>>>

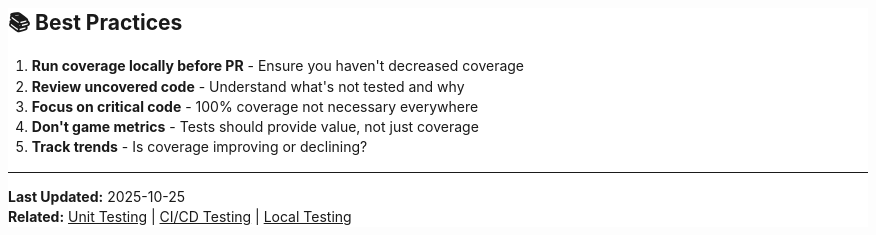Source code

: ## 📚 Best Practices

1. **Run coverage locally before PR** - Ensure you haven't decreased coverage
2. **Review uncovered code** - Understand what's not tested and why
3. **Focus on critical code** - 100% coverage not necessary everywhere
4. **Don't game metrics** - Tests should provide value, not just coverage
5. **Track trends** - Is coverage improving or declining?

---

**Last Updated:** 2025-10-25  
**Related:** [Unit Testing](./03-unit-testing.md) | [CI/CD Testing](./09-cicd-testing.md) | [Local Testing](./02-local-testing.md)
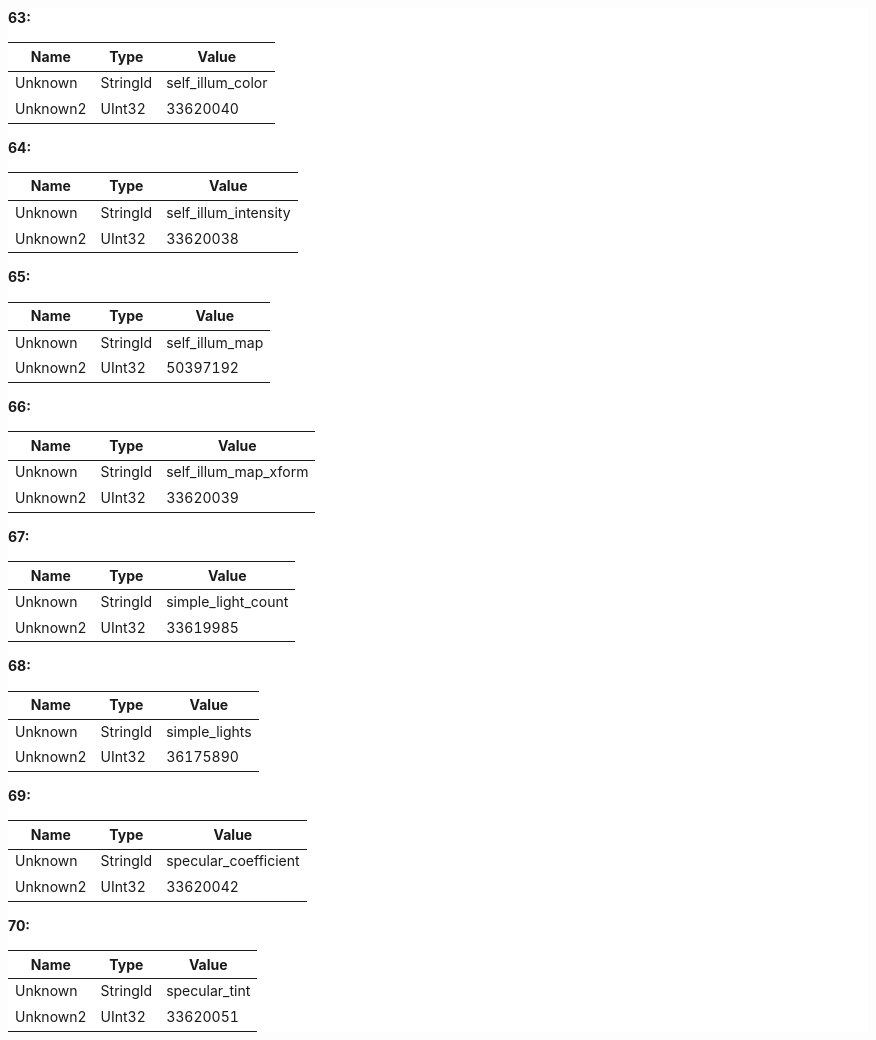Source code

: 
**63:**

Name	| Type	| Value
---	|---	|---	|
Unknown	|StringId	|self_illum_color
Unknown2	|UInt32	|33620040


**64:**

Name	| Type	| Value
---	|---	|---	|
Unknown	|StringId	|self_illum_intensity
Unknown2	|UInt32	|33620038


**65:**

Name	| Type	| Value
---	|---	|---	|
Unknown	|StringId	|self_illum_map
Unknown2	|UInt32	|50397192


**66:**

Name	| Type	| Value
---	|---	|---	|
Unknown	|StringId	|self_illum_map_xform
Unknown2	|UInt32	|33620039


**67:**

Name	| Type	| Value
---	|---	|---	|
Unknown	|StringId	|simple_light_count
Unknown2	|UInt32	|33619985


**68:**

Name	| Type	| Value
---	|---	|---	|
Unknown	|StringId	|simple_lights
Unknown2	|UInt32	|36175890


**69:**

Name	| Type	| Value
---	|---	|---	|
Unknown	|StringId	|specular_coefficient
Unknown2	|UInt32	|33620042


**70:**

Name	| Type	| Value
---	|---	|---	|
Unknown	|StringId	|specular_tint
Unknown2	|UInt32	|33620051
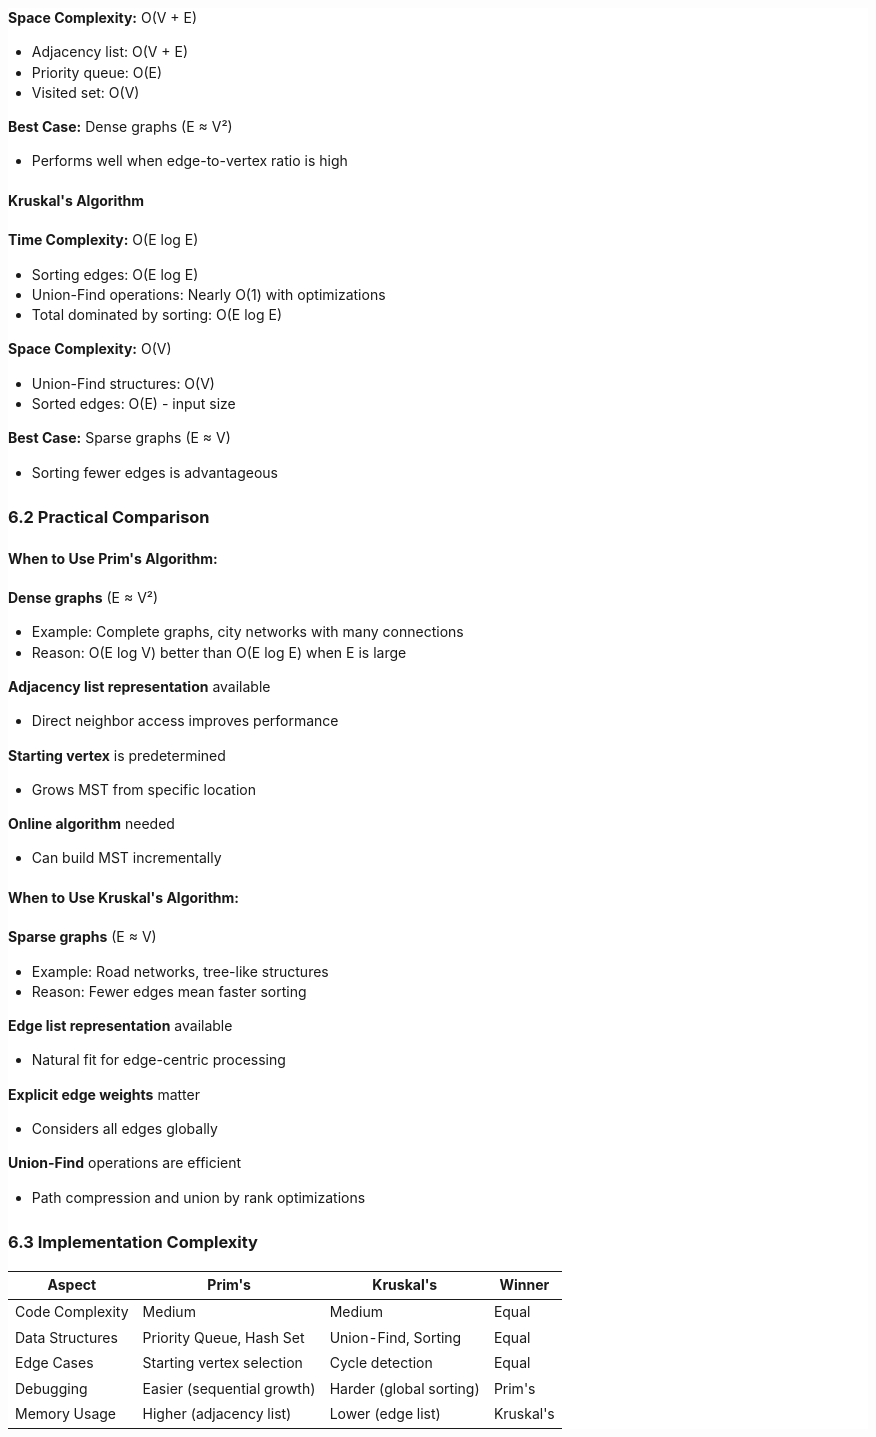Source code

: **Space Complexity:** O(V + E)
- Adjacency list: O(V + E)
- Priority queue: O(E)
- Visited set: O(V)

**Best Case:** Dense graphs (E ≈ V²)
- Performs well when edge-to-vertex ratio is high

#### Kruskal's Algorithm

**Time Complexity:** O(E log E)
- Sorting edges: O(E log E)
- Union-Find operations: Nearly O(1) with optimizations
- Total dominated by sorting: O(E log E)

**Space Complexity:** O(V)
- Union-Find structures: O(V)
- Sorted edges: O(E) - input size

**Best Case:** Sparse graphs (E ≈ V)
- Sorting fewer edges is advantageous

### 6.2 Practical Comparison

#### When to Use Prim's Algorithm:

 **Dense graphs** (E ≈ V²)
- Example: Complete graphs, city networks with many connections
- Reason: O(E log V) better than O(E log E) when E is large

 **Adjacency list representation** available
- Direct neighbor access improves performance

 **Starting vertex** is predetermined
- Grows MST from specific location

 **Online algorithm** needed
- Can build MST incrementally

#### When to Use Kruskal's Algorithm:

 **Sparse graphs** (E ≈ V)
- Example: Road networks, tree-like structures
- Reason: Fewer edges mean faster sorting

 **Edge list representation** available
- Natural fit for edge-centric processing

 **Explicit edge weights** matter
- Considers all edges globally

 **Union-Find** operations are efficient
- Path compression and union by rank optimizations

### 6.3 Implementation Complexity

| Aspect | Prim's | Kruskal's | Winner |
|--------|--------|-----------|--------|
| Code Complexity | Medium | Medium | Equal |
| Data Structures | Priority Queue, Hash Set | Union-Find, Sorting | Equal |
| Edge Cases | Starting vertex selection | Cycle detection | Equal |
| Debugging | Easier (sequential growth) | Harder (global sorting) | Prim's |
| Memory Usage | Higher (adjacency list) | Lower (edge list) | Kruskal's |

<<<

- Assignment -
Convert every line of the source text in the records above into one numbered list, omitting blank lines and leaving out the pictures.

- Exercise solution -
1. Source code
2. : ## 📚 Best Practices
3. 1. **Run coverage locally before PR** - Ensure you haven't decreased coverage
4. 2. **Review uncovered code** - Understand what's not tested and why
5. 3. **Focus on critical code** - 100% coverage not necessary everywhere
6. 4. **Don't game metrics** - Tests should provide value, not just coverage
7. 5. **Track trends** - Is coverage improving or declining?
8. ---
9. **Last Updated:** 2025-10-25  
10. **Related:** [Unit Testing](./03-unit-testing.md) | [CI/CD Testing](./09-cicd-testing.md) | [Local Testing](./02-local-testing.md)
11. Source code
12. : 
13. **63:**
14. Name	| Type	| Value
15. ---	|---	|---	|
16. Unknown	|StringId	|self_illum_color
17. Unknown2	|UInt32	|33620040
18. **64:**
19. Name	| Type	| Value
20. ---	|---	|---	|
21. Unknown	|StringId	|self_illum_intensity
22. Unknown2	|UInt32	|33620038
23. **65:**
24. Name	| Type	| Value
25. ---	|---	|---	|
26. Unknown	|StringId	|self_illum_map
27. Unknown2	|UInt32	|50397192
28. **66:**
29. Name	| Type	| Value
30. ---	|---	|---	|
31. Unknown	|StringId	|self_illum_map_xform
32. Unknown2	|UInt32	|33620039
33. **67:**
34. Name	| Type	| Value
35. ---	|---	|---	|
36. Unknown	|StringId	|simple_light_count
37. Unknown2	|UInt32	|33619985
38. **68:**
39. Name	| Type	| Value
40. ---	|---	|---	|
41. Unknown	|StringId	|simple_lights
42. Unknown2	|UInt32	|36175890
43. **69:**
44. Name	| Type	| Value
45. ---	|---	|---	|
46. Unknown	|StringId	|specular_coefficient
47. Unknown2	|UInt32	|33620042
48. **70:**
49. Name	| Type	| Value
50. ---	|---	|---	|
51. Unknown	|StringId	|specular_tint
52. Unknown2	|UInt32	|33620051
53. Source code
54. : **Space Complexity:** O(V + E)
55. - Adjacency list: O(V + E)
56. - Priority queue: O(E)
57. - Visited set: O(V)
58. **Best Case:** Dense graphs (E ≈ V²)
59. - Performs well when edge-to-vertex ratio is high
60. #### Kruskal's Algorithm
61. **Time Complexity:** O(E log E)
62. - Sorting edges: O(E log E)
63. - Union-Find operations: Nearly O(1) with optimizations
64. - Total dominated by sorting: O(E log E)
65. **Space Complexity:** O(V)
66. - Union-Find structures: O(V)
67. - Sorted edges: O(E) - input size
68. **Best Case:** Sparse graphs (E ≈ V)
69. - Sorting fewer edges is advantageous
70. ### 6.2 Practical Comparison
71. #### When to Use Prim's Algorithm:
72.  **Dense graphs** (E ≈ V²)
73. - Example: Complete graphs, city networks with many connections
74. - Reason: O(E log V) better than O(E log E) when E is large
75.  **Adjacency list representation** available
76. - Direct neighbor access improves performance
77.  **Starting vertex** is predetermined
78. - Grows MST from specific location
79.  **Online algorithm** needed
80. - Can build MST incrementally
81. #### When to Use Kruskal's Algorithm:
82.  **Sparse graphs** (E ≈ V)
83. - Example: Road networks, tree-like structures
84. - Reason: Fewer edges mean faster sorting
85.  **Edge list representation** available
86. - Natural fit for edge-centric processing
87.  **Explicit edge weights** matter
88. - Considers all edges globally
89.  **Union-Find** operations are efficient
90. - Path compression and union by rank optimizations
91. ### 6.3 Implementation Complexity
92. | Aspect | Prim's | Kruskal's | Winner |
93. |--------|--------|-----------|--------|
94. | Code Complexity | Medium | Medium | Equal |
95. | Data Structures | Priority Queue, Hash Set | Union-Find, Sorting | Equal |
96. | Edge Cases | Starting vertex selection | Cycle detection | Equal |
97. | Debugging | Easier (sequential growth) | Harder (global sorting) | Prim's |
98. | Memory Usage | Higher (adjacency list) | Lower (edge list) | Kruskal's |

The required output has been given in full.